Elsewhere on the Umi-jigoku grounds there was a simple but beautiful shinto shrine. This particular shrine was built to honor a local fox kami, and people who stopped to pay their respects could expect good luck in health, finances, and driving.

tiny_shinto_shrine

Before approaching the shrine it is customary to ritually purify yourself at a provided basin.

shinto_purification

Lastly, these red gates are always the entrance for shinto shrines.

shinto_shrine

Note the collections of small rocks and pebbles atop the gate – if you can toss a small stone and have it land and stay on the gate this is pretty much a freaking ton of good luck. It has to be reported that your valiant author landed a stone on his first try, while said author’s father, after failing on nearly 10 attempts, satisfied himself by taking advantage of his unnatural height and *placing* a stone up there by hand. Here is the sneaky man himself, posing in front of another ferric spring.

hot_spring_dad

After seeing what there was to see at Umi-jigoku, we packed back into Choki-san’s toyota and headed up over the mountains towards a little mountain resort by the name of Yufuin. Once over the mountains we stopped at an overlook to take in the beautiful Yufu valley.

yufuin_overlook

yufuin

Choki-san found a convenient parking spot and then we set out on foot to stroll through the scenic streets and shops of the town.

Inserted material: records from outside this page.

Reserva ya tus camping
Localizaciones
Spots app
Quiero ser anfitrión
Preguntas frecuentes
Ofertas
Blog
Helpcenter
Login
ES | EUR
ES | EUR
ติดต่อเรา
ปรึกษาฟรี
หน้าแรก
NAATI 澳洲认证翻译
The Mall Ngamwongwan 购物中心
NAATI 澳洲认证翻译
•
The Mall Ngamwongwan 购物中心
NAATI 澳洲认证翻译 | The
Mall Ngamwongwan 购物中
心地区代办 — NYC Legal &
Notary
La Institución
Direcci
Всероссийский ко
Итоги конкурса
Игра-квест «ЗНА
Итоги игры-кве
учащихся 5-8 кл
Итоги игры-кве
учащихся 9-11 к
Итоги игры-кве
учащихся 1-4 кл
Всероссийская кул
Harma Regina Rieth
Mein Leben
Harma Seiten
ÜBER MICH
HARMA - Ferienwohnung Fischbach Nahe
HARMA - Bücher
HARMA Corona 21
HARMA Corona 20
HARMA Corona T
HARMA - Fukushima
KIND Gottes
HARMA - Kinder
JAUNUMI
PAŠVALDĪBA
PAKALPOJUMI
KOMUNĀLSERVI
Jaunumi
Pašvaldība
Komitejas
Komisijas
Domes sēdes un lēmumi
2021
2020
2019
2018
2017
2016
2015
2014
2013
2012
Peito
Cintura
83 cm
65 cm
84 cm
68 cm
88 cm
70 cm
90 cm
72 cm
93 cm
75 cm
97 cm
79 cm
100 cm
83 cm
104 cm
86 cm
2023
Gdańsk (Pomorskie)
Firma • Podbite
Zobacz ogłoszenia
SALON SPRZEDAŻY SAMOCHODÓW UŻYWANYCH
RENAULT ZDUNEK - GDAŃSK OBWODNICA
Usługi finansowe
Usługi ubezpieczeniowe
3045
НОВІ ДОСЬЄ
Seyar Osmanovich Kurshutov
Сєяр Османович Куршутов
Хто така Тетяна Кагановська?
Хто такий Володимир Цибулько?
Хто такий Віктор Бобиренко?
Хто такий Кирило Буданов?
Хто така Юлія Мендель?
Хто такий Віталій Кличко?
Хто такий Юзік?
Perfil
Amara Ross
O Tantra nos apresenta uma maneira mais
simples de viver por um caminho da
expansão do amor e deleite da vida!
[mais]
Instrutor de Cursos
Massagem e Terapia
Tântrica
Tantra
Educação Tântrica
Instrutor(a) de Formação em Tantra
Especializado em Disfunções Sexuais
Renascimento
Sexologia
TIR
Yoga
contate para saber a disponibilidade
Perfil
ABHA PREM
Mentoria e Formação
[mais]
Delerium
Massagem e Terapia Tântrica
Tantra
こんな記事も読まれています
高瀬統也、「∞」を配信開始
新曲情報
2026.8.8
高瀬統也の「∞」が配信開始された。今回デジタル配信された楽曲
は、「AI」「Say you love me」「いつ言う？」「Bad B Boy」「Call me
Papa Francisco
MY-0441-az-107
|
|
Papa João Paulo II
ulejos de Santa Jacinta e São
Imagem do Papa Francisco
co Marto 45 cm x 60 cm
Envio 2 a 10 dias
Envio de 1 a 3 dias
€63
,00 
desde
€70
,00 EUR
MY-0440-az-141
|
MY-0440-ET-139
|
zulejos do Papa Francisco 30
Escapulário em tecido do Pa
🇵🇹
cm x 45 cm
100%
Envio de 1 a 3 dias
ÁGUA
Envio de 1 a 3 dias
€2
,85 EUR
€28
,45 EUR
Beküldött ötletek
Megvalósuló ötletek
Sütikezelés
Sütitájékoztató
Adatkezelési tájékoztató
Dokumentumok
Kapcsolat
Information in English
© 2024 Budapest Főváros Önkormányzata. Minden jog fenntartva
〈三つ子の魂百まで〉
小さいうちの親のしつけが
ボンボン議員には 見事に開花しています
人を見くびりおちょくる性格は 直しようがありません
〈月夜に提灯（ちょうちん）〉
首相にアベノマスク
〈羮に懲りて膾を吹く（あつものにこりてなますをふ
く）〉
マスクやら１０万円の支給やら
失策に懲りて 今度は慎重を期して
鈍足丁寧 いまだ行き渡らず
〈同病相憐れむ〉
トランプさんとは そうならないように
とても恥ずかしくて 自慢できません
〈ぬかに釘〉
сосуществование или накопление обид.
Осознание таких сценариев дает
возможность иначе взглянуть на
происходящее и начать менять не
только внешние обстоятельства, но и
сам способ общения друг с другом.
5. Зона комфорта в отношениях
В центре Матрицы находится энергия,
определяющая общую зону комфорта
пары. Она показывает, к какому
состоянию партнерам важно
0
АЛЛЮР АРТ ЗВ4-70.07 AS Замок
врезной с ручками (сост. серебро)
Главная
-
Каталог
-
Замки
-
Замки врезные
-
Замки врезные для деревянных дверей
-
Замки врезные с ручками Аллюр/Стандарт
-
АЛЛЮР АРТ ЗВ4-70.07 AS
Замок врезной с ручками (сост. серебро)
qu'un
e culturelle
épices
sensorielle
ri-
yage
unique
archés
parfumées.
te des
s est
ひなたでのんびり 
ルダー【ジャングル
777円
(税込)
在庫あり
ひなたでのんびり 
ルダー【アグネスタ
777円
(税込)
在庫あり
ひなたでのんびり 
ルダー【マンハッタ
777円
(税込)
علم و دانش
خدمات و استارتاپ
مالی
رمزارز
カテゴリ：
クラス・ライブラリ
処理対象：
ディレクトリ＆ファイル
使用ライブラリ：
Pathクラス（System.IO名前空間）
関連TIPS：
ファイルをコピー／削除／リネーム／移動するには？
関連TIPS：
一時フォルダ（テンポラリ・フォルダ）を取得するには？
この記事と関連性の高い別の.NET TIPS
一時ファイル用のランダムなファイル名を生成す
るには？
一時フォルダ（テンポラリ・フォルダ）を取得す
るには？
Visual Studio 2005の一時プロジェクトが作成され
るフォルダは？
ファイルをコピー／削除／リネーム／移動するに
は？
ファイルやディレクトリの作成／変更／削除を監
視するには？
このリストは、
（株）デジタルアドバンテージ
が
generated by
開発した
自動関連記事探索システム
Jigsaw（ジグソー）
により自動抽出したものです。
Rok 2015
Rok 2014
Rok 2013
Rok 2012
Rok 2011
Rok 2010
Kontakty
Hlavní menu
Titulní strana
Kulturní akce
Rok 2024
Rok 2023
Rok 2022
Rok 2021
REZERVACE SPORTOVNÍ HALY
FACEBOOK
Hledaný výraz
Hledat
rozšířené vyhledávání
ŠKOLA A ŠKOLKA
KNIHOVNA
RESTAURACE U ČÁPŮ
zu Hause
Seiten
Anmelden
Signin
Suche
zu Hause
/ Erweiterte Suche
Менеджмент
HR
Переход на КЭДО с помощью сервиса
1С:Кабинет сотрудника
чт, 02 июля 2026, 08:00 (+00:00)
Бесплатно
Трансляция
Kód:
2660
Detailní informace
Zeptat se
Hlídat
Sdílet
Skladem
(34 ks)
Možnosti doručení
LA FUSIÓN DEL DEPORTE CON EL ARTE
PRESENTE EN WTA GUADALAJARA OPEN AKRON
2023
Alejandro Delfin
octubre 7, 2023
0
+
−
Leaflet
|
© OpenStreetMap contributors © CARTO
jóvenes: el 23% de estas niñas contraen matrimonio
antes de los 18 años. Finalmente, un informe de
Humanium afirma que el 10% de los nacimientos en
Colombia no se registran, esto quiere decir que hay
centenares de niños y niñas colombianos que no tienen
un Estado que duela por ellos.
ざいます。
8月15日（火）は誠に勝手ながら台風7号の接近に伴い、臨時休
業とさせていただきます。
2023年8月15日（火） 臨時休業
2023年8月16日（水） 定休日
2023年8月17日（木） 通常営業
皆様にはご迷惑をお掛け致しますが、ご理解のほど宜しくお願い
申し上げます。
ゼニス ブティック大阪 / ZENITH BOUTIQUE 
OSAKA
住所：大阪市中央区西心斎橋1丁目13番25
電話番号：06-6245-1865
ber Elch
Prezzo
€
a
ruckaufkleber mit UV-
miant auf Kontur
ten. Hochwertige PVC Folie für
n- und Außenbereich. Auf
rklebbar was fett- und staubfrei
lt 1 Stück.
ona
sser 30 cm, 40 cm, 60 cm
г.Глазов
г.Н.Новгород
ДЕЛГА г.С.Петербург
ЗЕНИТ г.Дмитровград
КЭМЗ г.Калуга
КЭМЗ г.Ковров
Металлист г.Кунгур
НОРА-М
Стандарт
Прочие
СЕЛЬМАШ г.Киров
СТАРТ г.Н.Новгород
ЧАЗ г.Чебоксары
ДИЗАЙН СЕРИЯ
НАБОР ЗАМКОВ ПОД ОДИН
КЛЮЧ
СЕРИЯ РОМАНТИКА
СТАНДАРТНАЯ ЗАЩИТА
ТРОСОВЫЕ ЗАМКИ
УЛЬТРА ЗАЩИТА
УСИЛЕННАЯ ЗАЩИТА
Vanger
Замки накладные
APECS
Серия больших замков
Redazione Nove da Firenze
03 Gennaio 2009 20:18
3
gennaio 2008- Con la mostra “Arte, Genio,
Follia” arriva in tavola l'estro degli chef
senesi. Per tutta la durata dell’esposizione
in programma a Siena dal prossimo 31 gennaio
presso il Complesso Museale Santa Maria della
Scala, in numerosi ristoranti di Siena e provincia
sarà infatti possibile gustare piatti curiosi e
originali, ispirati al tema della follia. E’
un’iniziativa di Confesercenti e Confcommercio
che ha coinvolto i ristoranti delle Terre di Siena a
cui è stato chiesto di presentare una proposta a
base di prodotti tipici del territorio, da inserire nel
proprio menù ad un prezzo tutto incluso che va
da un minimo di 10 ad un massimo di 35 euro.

Along the way we passed a beautiful, natural Japanese creek winding its way through town.

yufuin_creek

Eventually we found our way to a spring-fed pond and took a group photo with the resident flock of ducks.

yufuin_lake

While dad was on his knees digging through his camera bag one rather bold duck came over and helped him – by pecking him in the shoulder. Ultimately, we realized he just wanted his portrait taken.

duck_head

Lastly, we took a moment to appreciate the sight of this heron resting atop another shinto gate, this one constructed of stone.

yufuin_heron

Yufuin could be reasonably swapped with quite a few small mountain hamlets. It’s a beautiful, serene place and I hope I can go back sometime, preferably to stay for a few days in a local inn and really experience what the valley has to offer.

yufuin_lodge

Safely back in Beppu, my parents rested for awhile at my apartment as dusk settled over the skyline, then they made their way back to the ryokan and got some much needed rest.